Tyler Wells could be pitching his way into the Orioles’ starting rotation.
After a sluggish start to the season, the Rule 5 pick from the Minnesota Twins has been one of the team’s most effective pitchers.
There’s speculation that Wells could replace the struggling Matt Harvey as an Orioles starter, but manager Brandon Hyde said that’s premature.
“There’s no talk of taking him out of the rotation,” Hyde said of Harvey. “So, we’re going to give him the ball when it’s his turn and hopefully he can turn this thing around.”
Wells did not get off to a good start this year, allowing seven runs, with four homers, in the first month of the season. He carried a 6.52 ERA in 9.2 innings.
He has pitched much better lately, allowing just one hit and no walks in six scoreless innings this month.
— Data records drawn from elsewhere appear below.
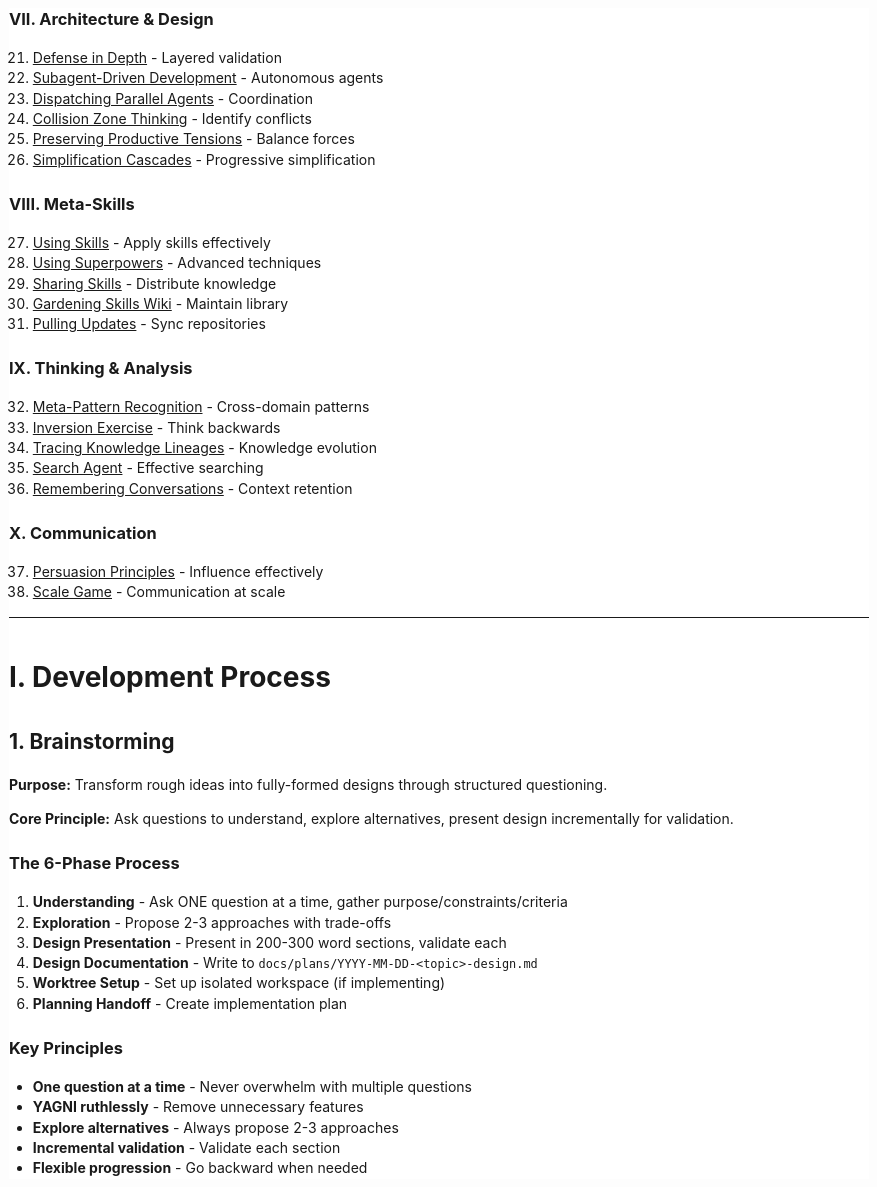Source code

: ### VII. Architecture & Design
21. [Defense in Depth](#21-defense-in-depth) - Layered validation
22. [Subagent-Driven Development](#22-subagent-driven-development) - Autonomous agents
23. [Dispatching Parallel Agents](#23-dispatching-parallel-agents) - Coordination
24. [Collision Zone Thinking](#24-collision-zone-thinking) - Identify conflicts
25. [Preserving Productive Tensions](#25-preserving-productive-tensions) - Balance forces
26. [Simplification Cascades](#26-simplification-cascades) - Progressive simplification

### VIII. Meta-Skills
27. [Using Skills](#27-using-skills) - Apply skills effectively
28. [Using Superpowers](#28-using-superpowers) - Advanced techniques
29. [Sharing Skills](#29-sharing-skills) - Distribute knowledge
30. [Gardening Skills Wiki](#30-gardening-skills-wiki) - Maintain library
31. [Pulling Updates](#31-pulling-updates) - Sync repositories

### IX. Thinking & Analysis
32. [Meta-Pattern Recognition](#32-meta-pattern-recognition) - Cross-domain patterns
33. [Inversion Exercise](#33-inversion-exercise) - Think backwards
34. [Tracing Knowledge Lineages](#34-tracing-knowledge-lineages) - Knowledge evolution
35. [Search Agent](#35-search-agent) - Effective searching
36. [Remembering Conversations](#36-remembering-conversations) - Context retention

### X. Communication
37. [Persuasion Principles](#37-persuasion-principles) - Influence effectively
38. [Scale Game](#38-scale-game) - Communication at scale

---

# I. Development Process

## 1. Brainstorming

**Purpose:** Transform rough ideas into fully-formed designs through structured questioning.

**Core Principle:** Ask questions to understand, explore alternatives, present design incrementally for validation.

### The 6-Phase Process

1. **Understanding** - Ask ONE question at a time, gather purpose/constraints/criteria
2. **Exploration** - Propose 2-3 approaches with trade-offs
3. **Design Presentation** - Present in 200-300 word sections, validate each
4. **Design Documentation** - Write to `docs/plans/YYYY-MM-DD-<topic>-design.md`
5. **Worktree Setup** - Set up isolated workspace (if implementing)
6. **Planning Handoff** - Create implementation plan

### Key Principles
- **One question at a time** - Never overwhelm with multiple questions
- **YAGNI ruthlessly** - Remove unnecessary features
- **Explore alternatives** - Always propose 2-3 approaches
- **Incremental validation** - Validate each section
- **Flexible progression** - Go backward when needed

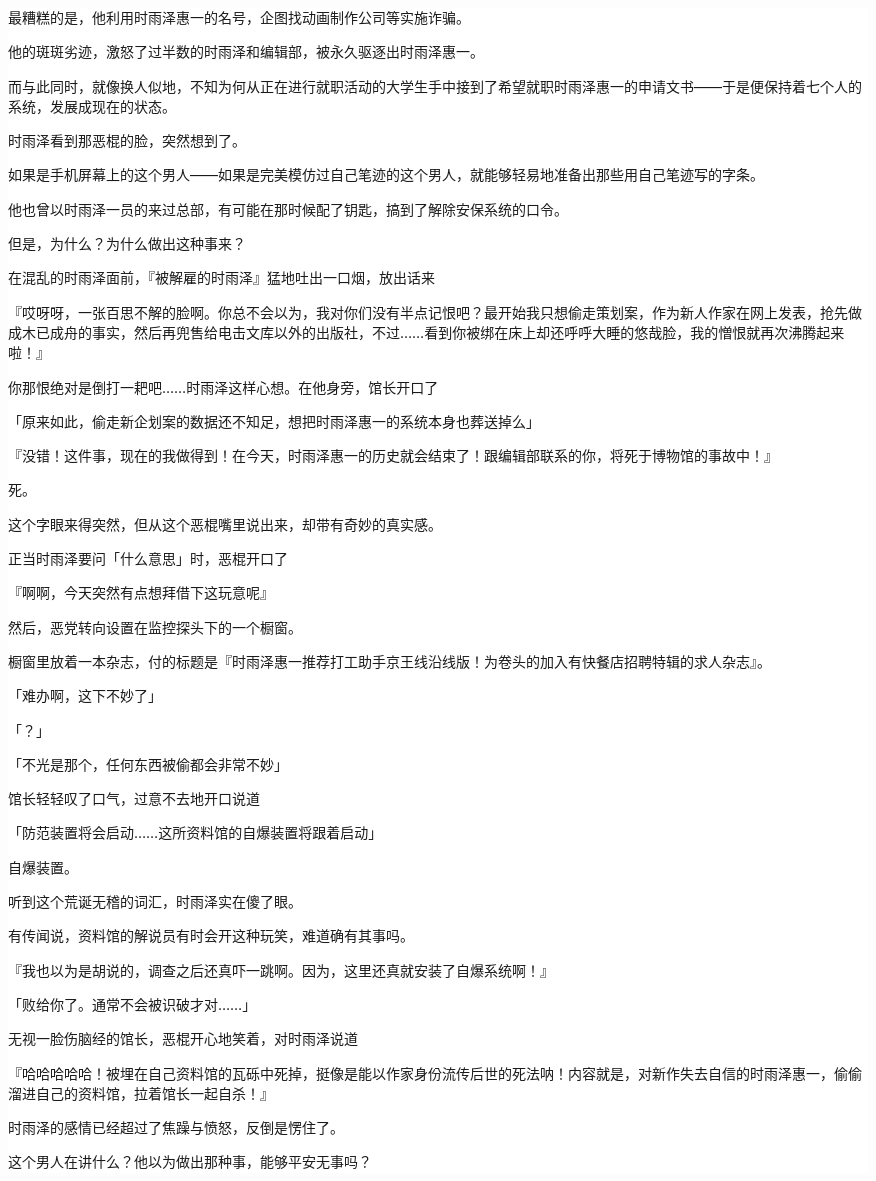 最糟糕的是，他利用时雨泽惠一的名号，企图找动画制作公司等实施诈骗。

他的斑斑劣迹，激怒了过半数的时雨泽和编辑部，被永久驱逐出时雨泽惠一。

而与此同时，就像换人似地，不知为何从正在进行就职活动的大学生手中接到了希望就职时雨泽惠一的申请文书——于是便保持着七个人的系统，发展成现在的状态。

时雨泽看到那恶棍的脸，突然想到了。

如果是手机屏幕上的这个男人——如果是完美模仿过自己笔迹的这个男人，就能够轻易地准备出那些用自己笔迹写的字条。

他也曾以时雨泽一员的来过总部，有可能在那时候配了钥匙，搞到了解除安保系统的口令。

但是，为什么？为什么做出这种事来？

在混乱的时雨泽面前，『被解雇的时雨泽』猛地吐出一口烟，放出话来

『哎呀呀，一张百思不解的脸啊。你总不会以为，我对你们没有半点记恨吧？最开始我只想偷走策划案，作为新人作家在网上发表，抢先做成木已成舟的事实，然后再兜售给电击文库以外的出版社，不过……看到你被绑在床上却还呼呼大睡的悠哉脸，我的憎恨就再次沸腾起来啦！』

你那恨绝对是倒打一耙吧……时雨泽这样心想。在他身旁，馆长开口了

「原来如此，偷走新企划案的数据还不知足，想把时雨泽惠一的系统本身也葬送掉么」

『没错！这件事，现在的我做得到！在今天，时雨泽惠一的历史就会结束了！跟编辑部联系的你，将死于博物馆的事故中！』

死。

这个字眼来得突然，但从这个恶棍嘴里说出来，却带有奇妙的真实感。

正当时雨泽要问「什么意思」时，恶棍开口了

『啊啊，今天突然有点想拜借下这玩意呢』

然后，恶党转向设置在监控探头下的一个橱窗。

橱窗里放着一本杂志，付的标题是『时雨泽惠一推荐打工助手京王线沿线版！为卷头的加入有快餐店招聘特辑的求人杂志』。

「难办啊，这下不妙了」

「？」

「不光是那个，任何东西被偷都会非常不妙」

馆长轻轻叹了口气，过意不去地开口说道

「防范装置将会启动……这所资料馆的自爆装置将跟着启动」

自爆装置。

听到这个荒诞无稽的词汇，时雨泽实在傻了眼。

有传闻说，资料馆的解说员有时会开这种玩笑，难道确有其事吗。

『我也以为是胡说的，调查之后还真吓一跳啊。因为，这里还真就安装了自爆系统啊！』

「败给你了。通常不会被识破才对……」

无视一脸伤脑经的馆长，恶棍开心地笑着，对时雨泽说道

『哈哈哈哈哈！被埋在自己资料馆的瓦砾中死掉，挺像是能以作家身份流传后世的死法呐！内容就是，对新作失去自信的时雨泽惠一，偷偷溜进自己的资料馆，拉着馆长一起自杀！』

时雨泽的感情已经超过了焦躁与愤怒，反倒是愣住了。

这个男人在讲什么？他以为做出那种事，能够平安无事吗？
He has a 3.06 ERA in 17.2 innings since the beginning of May.
“He’s got the ability to be a starter or a reliever, and it’s really because of the development of his changeup, to be able to have multiple pitches,” Hyde said. “At times he flashes a good slider, but his changeup the last couple outings has been really good.
“Getting a ton of swings and misses against left-handed hitters, which he will face as a starter, [and has] the 93-96 mph fastball with a good changeup. The slider is a little bit inconsistent right now, but he shows flashes of having a good one. So he does have starter stuff.”
Meanwhile, Harvey is on a downward trajectory.
The veteran right-hander has lost six of seven games, allowing 36 runs and 43 hits with an 11.79 ERA in 23.2 innings. He has not pitched into the sixth inning in any of those starts. His shortest outing came against the Tampa Bay Rays May 18 when gave up six runs and seven hits in just 1.2 innings. Most recently, he allowed seven runs in three innings against the New York Mets June 9.
“It’s frustrating,” Harvey said. “It’s been a couple of years now of being really [horsecrap] and it’s frustrating. The amount of work that I’m putting in between starts. I felt good, I had good stuff. Like I said, I missed spots. Those are the frustrating ones, where you feel good, and I was throwing 95-96 mph and I got hit around. So those are the tough ones.”
The Orioles appear committed to moving forward with Harvey in the rotation in the hopes he works his way out of the recent struggles. The team hopes that Harvey can find his early-season form when he went 2-1 with a 4.26 ERA and 1.30 WHIP in five starts in April.
Hyde has used Harvey as an opener and that’s a role that could be further discussed. The bottom line is that Harvey needs to pitch better or the Orioles will be forced to make a change, and Wells appears to be a viable option. Wells was a starter in the minor leagues with the Twins.
“I know I’ve definitely pitched pretty bad the last five, six starts, whatever it’s been,” Harvey said. “My job is to prepare and try to get better. and whatever they decide, they decide. I’ve obviously been released before, or DFA’d or whatnot, so I’ve been through the whole situation.”
Zimmermann Coming Around
Bruce Zimmermann is pitching much better since he was sent down last month.
The left-hander allowed two runs on two hits and two walks with a career-high-tying seven strikeouts June 8 against the Mets, extending his career-long winning streak to three games.
Zimmermann has struck out six or more batters in four of his last five appearances, including once out of the bullpen. Zimmermann is just one of just three pitchers in Major League Baseball with multiple wins as a starter and at least one win as a reliever this season.
“It feels good. I trust the guys behind me,” Zimmermann said.
Zimmermann was sent down after giving up four runs and seven hits in 4.2 innings against the Oakland Athletics on May 2. He was eventually recalled May 16. He has a 2.94 ERA in his last three starts, allowing five earned runs in 15.1 innings with 20 strikeouts and five walks.
He is 4-3 with a 4.83 ERA on the year.
“I guess it was more of just a breather, adjusting to major-league innings, major-league stress levels, not getting a break through the lineups,” Zimmermann said of his brief demotion. “That was kind of what was going on, I think. To go down there and reset and really establish what makes me, me in a pitching sense.”